§ What the exercise asks
Duplicate the records below from the line containing "Сканируйте QR-код" through the line containing "Симптомы похмелья", including both of those lines.

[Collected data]
"""

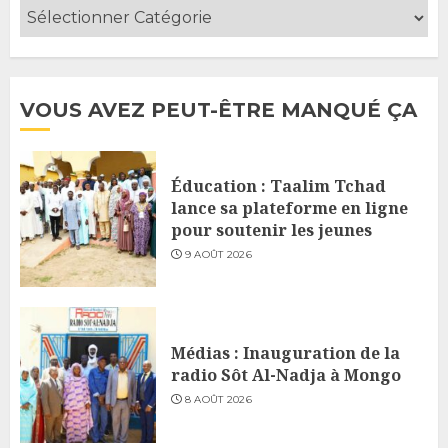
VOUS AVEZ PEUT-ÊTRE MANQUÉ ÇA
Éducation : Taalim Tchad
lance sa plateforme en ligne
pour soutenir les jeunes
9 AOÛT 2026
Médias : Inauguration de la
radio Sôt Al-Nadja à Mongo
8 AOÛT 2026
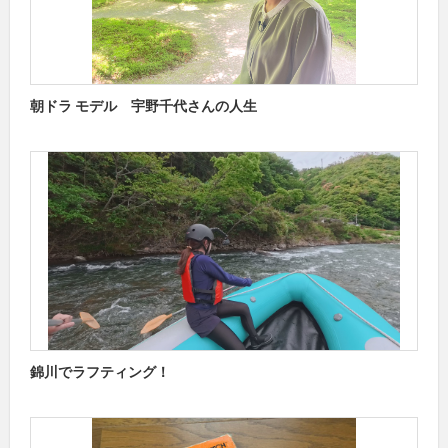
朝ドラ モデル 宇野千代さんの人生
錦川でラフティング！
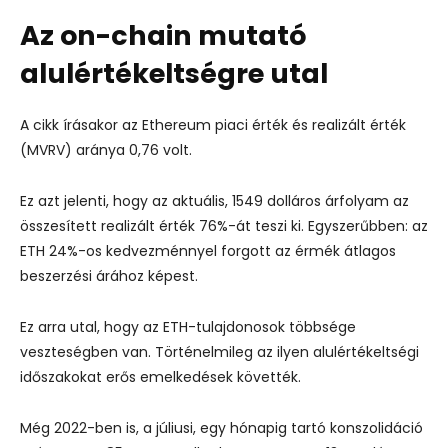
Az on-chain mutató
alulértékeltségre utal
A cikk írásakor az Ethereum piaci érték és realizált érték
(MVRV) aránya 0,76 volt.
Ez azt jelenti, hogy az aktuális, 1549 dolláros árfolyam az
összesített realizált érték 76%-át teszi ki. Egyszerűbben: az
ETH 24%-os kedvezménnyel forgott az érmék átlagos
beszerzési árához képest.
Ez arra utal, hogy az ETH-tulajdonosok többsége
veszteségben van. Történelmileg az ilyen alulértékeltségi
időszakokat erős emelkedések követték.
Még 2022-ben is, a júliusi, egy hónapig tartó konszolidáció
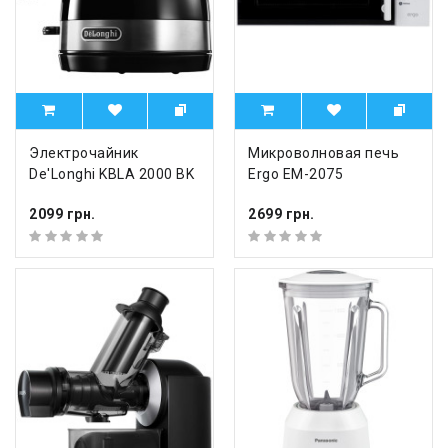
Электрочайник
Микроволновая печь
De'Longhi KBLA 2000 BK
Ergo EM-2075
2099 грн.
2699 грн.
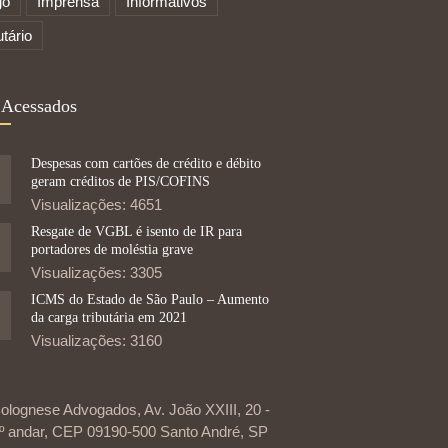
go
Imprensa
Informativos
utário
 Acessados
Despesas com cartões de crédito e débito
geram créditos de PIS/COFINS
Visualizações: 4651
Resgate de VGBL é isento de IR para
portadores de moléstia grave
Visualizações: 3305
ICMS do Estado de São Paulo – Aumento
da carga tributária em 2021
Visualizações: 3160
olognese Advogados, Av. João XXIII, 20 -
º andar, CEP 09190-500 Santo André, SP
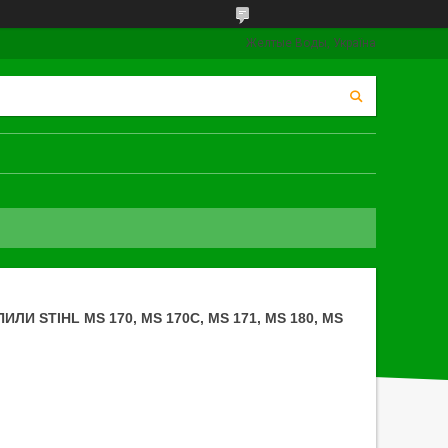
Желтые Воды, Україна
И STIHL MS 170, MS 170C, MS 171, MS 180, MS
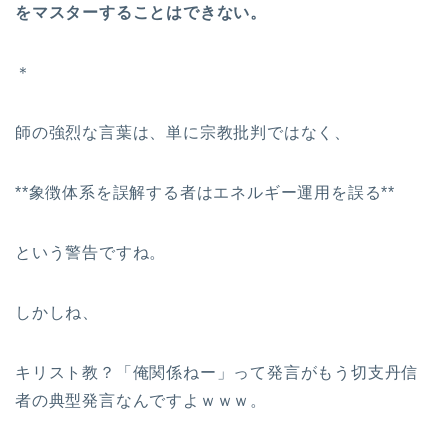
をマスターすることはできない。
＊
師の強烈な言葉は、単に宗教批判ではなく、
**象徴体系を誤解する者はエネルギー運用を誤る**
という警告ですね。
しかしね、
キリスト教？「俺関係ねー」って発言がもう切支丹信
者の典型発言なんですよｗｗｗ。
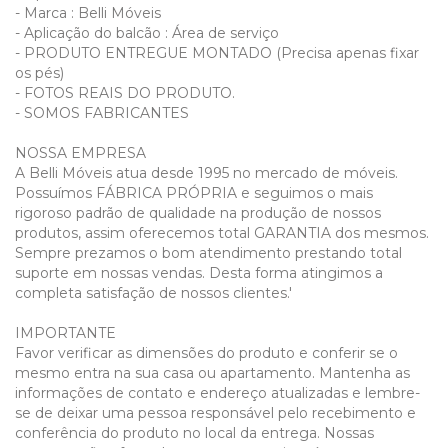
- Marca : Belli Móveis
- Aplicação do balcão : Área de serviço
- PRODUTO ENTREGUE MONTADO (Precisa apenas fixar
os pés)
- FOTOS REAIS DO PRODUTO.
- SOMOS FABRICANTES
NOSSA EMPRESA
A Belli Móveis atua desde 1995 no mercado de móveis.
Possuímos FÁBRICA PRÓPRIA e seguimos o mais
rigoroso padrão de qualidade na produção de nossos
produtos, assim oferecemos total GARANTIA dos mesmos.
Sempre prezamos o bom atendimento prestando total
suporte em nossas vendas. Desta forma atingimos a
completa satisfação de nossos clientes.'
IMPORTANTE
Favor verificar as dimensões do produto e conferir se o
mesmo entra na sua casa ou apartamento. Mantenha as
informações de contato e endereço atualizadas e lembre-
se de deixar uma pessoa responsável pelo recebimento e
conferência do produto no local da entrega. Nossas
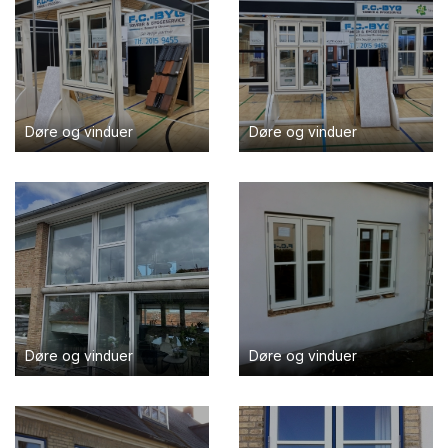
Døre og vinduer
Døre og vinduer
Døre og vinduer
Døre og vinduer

"""
"""

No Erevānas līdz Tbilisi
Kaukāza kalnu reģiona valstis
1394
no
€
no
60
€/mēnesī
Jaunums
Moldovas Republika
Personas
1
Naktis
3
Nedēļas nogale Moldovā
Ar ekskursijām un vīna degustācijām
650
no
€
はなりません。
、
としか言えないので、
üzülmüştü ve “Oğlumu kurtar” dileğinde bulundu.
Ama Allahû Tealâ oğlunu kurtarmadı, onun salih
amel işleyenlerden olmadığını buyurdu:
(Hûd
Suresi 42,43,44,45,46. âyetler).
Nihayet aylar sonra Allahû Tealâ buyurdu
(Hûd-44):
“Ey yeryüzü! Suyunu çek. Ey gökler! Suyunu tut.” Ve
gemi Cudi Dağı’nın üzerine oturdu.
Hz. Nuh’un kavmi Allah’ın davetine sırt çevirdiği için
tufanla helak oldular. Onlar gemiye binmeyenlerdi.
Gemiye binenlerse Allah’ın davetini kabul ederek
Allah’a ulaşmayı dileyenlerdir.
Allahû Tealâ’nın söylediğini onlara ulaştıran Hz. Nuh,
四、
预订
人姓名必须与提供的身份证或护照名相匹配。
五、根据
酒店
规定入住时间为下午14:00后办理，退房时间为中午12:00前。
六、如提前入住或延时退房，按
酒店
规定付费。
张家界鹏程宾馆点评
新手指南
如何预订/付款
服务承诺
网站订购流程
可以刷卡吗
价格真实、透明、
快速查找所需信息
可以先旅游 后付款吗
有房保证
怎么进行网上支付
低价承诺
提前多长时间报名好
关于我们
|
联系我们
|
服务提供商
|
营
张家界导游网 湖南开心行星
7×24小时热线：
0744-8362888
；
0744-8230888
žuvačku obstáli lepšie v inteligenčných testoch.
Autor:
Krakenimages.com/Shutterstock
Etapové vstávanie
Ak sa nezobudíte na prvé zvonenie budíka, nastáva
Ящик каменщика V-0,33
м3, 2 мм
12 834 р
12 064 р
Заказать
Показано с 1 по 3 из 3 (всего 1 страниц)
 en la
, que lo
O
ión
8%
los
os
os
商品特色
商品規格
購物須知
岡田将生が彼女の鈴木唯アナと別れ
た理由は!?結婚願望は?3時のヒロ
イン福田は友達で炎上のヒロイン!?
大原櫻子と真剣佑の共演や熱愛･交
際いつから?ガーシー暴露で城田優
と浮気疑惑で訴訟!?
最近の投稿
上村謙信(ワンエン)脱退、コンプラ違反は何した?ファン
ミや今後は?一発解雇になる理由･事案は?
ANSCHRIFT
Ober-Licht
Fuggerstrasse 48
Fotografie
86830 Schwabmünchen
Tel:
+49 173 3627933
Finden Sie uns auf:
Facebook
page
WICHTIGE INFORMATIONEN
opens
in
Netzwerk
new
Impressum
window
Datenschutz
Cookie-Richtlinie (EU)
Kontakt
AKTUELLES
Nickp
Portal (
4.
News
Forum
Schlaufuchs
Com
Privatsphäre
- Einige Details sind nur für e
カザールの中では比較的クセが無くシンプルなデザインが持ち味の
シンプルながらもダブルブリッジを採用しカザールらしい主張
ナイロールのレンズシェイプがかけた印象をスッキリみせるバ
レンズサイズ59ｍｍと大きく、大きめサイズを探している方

"""
"""

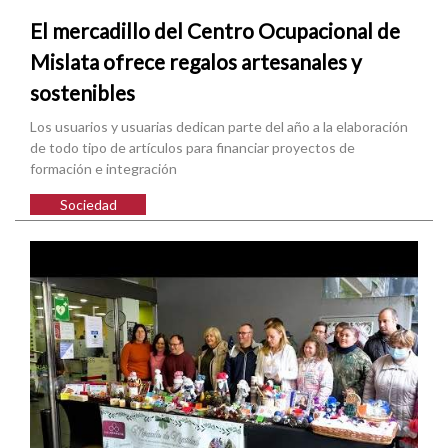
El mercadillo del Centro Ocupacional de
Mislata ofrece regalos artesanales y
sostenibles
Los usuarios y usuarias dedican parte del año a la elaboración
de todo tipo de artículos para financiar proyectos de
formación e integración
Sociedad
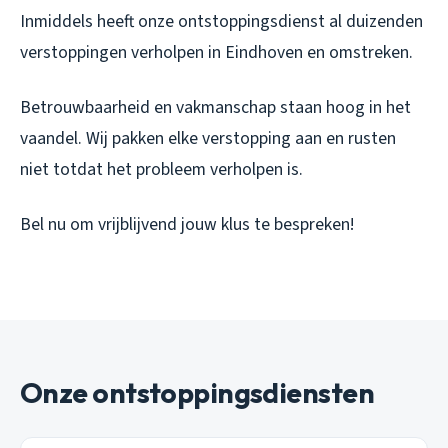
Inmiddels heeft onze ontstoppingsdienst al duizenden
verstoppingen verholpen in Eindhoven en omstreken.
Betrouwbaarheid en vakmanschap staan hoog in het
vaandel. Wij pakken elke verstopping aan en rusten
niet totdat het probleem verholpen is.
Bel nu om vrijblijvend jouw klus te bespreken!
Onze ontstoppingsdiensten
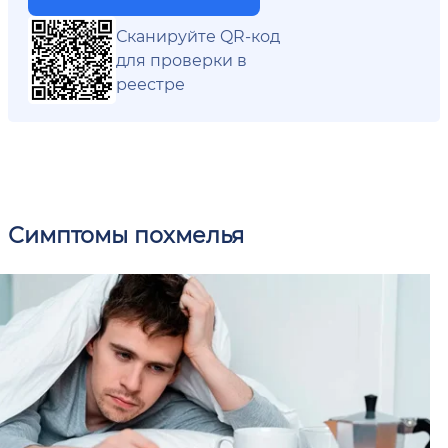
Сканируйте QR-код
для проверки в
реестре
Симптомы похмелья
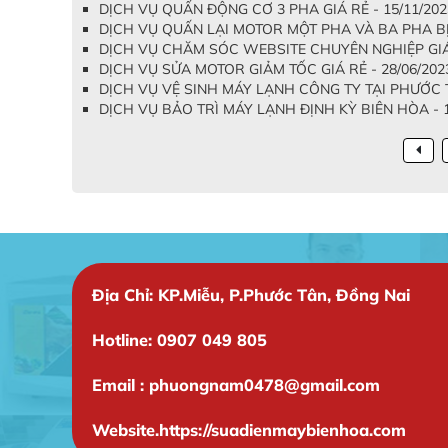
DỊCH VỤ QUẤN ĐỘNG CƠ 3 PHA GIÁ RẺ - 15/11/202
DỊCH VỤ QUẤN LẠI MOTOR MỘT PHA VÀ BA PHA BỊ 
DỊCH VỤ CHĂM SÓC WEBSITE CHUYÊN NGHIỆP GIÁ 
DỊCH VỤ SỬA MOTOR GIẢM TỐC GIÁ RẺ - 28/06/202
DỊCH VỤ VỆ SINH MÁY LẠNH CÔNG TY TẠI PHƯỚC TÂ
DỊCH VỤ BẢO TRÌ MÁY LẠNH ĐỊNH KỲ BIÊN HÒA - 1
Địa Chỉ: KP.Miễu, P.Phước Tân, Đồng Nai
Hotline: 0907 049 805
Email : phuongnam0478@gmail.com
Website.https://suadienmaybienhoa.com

"""

§ Result below
Сканируйте QR-код
для проверки в
реестре
Симптомы похмелья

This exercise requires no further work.